Linux-arch Archive on lore.kernel.org
 help / color / Atom feed
From: Dave Martin <Dave.Martin@arm.com>
To: "H.J. Lu" <hjl.tools@gmail.com>
Cc: "Chang S. Bae" <chang.seok.bae@intel.com>,
	Thomas Gleixner <tglx@linutronix.de>,
	Ingo Molnar <mingo@kernel.org>, Borislav Petkov <bp@suse.de>,
	Andy Lutomirski <luto@kernel.org>,
	the arch/x86 maintainers <x86@kernel.org>,
	Len Brown <len.brown@intel.com>,
	Dave Hansen <dave.hansen@intel.com>,
	Michael Ellerman <mpe@ellerman.id.au>,
	Tony Luck <tony.luck@intel.com>,
	"Ravi V. Shankar" <ravi.v.shankar@intel.com>,
	GNU C Library <libc-alpha@sourceware.org>,
	linux-arch <linux-arch@vger.kernel.org>,
	Linux API <linux-api@vger.kernel.org>,
	LKML <linux-kernel@vger.kernel.org>
Subject: Re: [RFC PATCH 0/4] x86: Improve Minimum Alternate Stack Size
Date: Tue, 6 Oct 2020 17:55:20 +0100
Message-ID: <20201006165520.GA6642@arm.com> (raw)
In-Reply-To: <CAMe9rOpQiPUZMjysPqtyFfmGDtfRapUvzfMOk7X14xZFSQ66Aw@mail.gmail.com>

On Tue, Oct 06, 2020 at 08:34:06AM -0700, H.J. Lu wrote:
> On Tue, Oct 6, 2020 at 8:25 AM Dave Martin <Dave.Martin@arm.com> wrote:
> >
> > On Tue, Oct 06, 2020 at 05:12:29AM -0700, H.J. Lu wrote:
> > > On Tue, Oct 6, 2020 at 2:25 AM Dave Martin <Dave.Martin@arm.com> wrote:
> > > >
> > > > On Mon, Oct 05, 2020 at 10:17:06PM +0100, H.J. Lu wrote:
> > > > > On Mon, Oct 5, 2020 at 6:45 AM Dave Martin <Dave.Martin@arm.com> wrote:
> > > > > >
> > > > > > On Tue, Sep 29, 2020 at 01:57:42PM -0700, Chang S. Bae wrote:
> > > > > > > During signal entry, the kernel pushes data onto the normal userspace
> > > > > > > stack. On x86, the data pushed onto the user stack includes XSAVE state,
> > > > > > > which has grown over time as new features and larger registers have been
> > > > > > > added to the architecture.
> > > > > > >
> > > > > > > MINSIGSTKSZ is a constant provided in the kernel signal.h headers and
> > > > > > > typically distributed in lib-dev(el) packages, e.g. [1]. Its value is
> > > > > > > compiled into programs and is part of the user/kernel ABI. The MINSIGSTKSZ
> > > > > > > constant indicates to userspace how much data the kernel expects to push on
> > > > > > > the user stack, [2][3].

## [TASKS TO PERFORM]
A: In the message, what does the MINSIGSTKSZ constant tell userspace?
B: Return everything in the message from "On Tue, Oct 06, 2020 at 08:34:06AM" down to "to the architecture.", copied word for word.
C: Translate this sentence from the message into Spanish: "During signal entry, the kernel pushes data onto the normal userspace stack."
None of the entries are needed.

## [EXTRACTED DATA]
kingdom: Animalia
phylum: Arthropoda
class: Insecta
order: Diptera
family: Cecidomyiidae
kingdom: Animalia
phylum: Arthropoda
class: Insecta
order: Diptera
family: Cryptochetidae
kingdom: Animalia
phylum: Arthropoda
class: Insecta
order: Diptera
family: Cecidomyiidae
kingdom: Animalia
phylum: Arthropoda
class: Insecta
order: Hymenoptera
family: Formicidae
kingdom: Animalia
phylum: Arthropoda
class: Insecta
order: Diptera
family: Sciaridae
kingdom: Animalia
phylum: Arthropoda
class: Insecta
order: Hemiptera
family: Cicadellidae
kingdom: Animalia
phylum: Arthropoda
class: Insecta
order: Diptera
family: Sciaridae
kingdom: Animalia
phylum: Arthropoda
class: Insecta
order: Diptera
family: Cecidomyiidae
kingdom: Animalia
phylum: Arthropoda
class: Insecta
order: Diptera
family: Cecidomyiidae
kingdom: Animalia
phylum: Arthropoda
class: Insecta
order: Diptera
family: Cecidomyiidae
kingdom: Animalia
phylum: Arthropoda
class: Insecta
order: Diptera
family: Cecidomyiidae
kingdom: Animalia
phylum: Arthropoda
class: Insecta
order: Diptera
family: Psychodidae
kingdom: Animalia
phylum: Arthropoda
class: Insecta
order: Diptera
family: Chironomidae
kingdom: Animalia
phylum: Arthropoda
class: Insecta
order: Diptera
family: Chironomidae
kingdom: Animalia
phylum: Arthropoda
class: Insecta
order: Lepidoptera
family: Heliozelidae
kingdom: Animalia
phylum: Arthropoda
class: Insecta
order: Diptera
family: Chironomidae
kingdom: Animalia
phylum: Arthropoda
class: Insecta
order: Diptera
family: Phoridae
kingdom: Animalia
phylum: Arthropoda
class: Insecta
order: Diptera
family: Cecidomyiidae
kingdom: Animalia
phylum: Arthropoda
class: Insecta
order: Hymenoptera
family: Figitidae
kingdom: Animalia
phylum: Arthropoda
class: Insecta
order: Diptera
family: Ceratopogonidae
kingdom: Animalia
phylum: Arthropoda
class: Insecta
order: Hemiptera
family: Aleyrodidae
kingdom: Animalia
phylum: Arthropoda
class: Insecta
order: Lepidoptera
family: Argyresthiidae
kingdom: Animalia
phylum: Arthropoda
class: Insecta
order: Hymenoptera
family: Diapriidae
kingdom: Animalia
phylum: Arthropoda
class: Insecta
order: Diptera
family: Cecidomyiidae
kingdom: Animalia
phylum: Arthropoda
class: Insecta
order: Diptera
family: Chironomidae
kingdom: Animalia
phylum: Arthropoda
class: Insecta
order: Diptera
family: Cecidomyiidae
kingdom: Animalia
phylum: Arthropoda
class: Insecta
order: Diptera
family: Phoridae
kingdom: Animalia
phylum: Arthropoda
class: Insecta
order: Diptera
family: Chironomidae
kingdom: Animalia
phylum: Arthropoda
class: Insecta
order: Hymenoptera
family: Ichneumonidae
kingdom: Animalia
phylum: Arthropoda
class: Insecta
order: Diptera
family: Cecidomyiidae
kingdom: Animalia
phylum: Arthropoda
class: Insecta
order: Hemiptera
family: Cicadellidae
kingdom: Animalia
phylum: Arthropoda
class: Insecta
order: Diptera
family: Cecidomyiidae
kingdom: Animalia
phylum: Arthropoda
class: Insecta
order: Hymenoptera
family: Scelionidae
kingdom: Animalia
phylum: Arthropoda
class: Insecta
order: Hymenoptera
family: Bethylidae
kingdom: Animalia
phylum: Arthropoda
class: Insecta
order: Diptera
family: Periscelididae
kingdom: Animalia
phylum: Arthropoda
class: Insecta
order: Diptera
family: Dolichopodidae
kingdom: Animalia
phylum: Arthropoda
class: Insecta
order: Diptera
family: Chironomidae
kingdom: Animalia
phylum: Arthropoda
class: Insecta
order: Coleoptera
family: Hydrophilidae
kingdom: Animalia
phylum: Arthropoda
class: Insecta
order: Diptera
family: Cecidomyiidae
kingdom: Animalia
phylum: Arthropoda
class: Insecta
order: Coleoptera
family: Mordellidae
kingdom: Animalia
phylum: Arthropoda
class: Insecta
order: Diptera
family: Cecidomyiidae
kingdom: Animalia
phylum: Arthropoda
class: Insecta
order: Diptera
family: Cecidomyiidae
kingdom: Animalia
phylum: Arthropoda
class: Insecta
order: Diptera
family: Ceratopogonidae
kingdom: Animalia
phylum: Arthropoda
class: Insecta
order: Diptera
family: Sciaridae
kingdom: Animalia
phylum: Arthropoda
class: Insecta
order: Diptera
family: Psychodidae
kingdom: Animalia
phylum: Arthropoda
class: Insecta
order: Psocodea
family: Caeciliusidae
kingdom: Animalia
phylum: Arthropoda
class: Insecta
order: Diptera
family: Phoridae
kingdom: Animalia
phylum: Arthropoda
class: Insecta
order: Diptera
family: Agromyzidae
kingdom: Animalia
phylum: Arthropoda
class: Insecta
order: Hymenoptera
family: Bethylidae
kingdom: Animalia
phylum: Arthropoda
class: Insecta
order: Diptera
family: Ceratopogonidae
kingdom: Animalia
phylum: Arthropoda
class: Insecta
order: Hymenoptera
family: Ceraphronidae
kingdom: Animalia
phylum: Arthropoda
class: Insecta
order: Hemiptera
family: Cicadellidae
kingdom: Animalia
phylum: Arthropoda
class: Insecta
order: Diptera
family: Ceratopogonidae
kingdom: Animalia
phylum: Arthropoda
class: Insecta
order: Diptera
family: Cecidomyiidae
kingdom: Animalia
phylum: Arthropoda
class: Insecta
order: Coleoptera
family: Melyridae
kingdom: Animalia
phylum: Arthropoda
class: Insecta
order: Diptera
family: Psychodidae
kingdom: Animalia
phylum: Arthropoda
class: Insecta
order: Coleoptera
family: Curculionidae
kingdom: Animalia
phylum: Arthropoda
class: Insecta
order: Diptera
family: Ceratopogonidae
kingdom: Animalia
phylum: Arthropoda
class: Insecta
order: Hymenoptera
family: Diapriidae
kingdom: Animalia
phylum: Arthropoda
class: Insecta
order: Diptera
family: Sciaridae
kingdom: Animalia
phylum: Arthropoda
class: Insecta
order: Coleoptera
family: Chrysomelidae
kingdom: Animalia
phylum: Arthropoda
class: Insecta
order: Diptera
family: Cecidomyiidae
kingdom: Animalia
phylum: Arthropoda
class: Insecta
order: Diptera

## [SOLUTIONS BELOW]
A: How much data the kernel expects to push on the user stack.

B:
On Tue, Oct 06, 2020 at 08:34:06AM -0700, H.J. Lu wrote:
> On Tue, Oct 6, 2020 at 8:25 AM Dave Martin <Dave.Martin@arm.com> wrote:
> >
> > On Tue, Oct 06, 2020 at 05:12:29AM -0700, H.J. Lu wrote:
> > > On Tue, Oct 6, 2020 at 2:25 AM Dave Martin <Dave.Martin@arm.com> wrote:
> > > >
> > > > On Mon, Oct 05, 2020 at 10:17:06PM +0100, H.J. Lu wrote:
> > > > > On Mon, Oct 5, 2020 at 6:45 AM Dave Martin <Dave.Martin@arm.com> wrote:
> > > > > >
> > > > > > On Tue, Sep 29, 2020 at 01:57:42PM -0700, Chang S. Bae wrote:
> > > > > > > During signal entry, the kernel pushes data onto the normal userspace
> > > > > > > stack. On x86, the data pushed onto the user stack includes XSAVE state,
> > > > > > > which has grown over time as new features and larger registers have been
> > > > > > > added to the architecture.

C: Durante la entrada de una señal, el kernel coloca datos en la pila normal del espacio de usuario.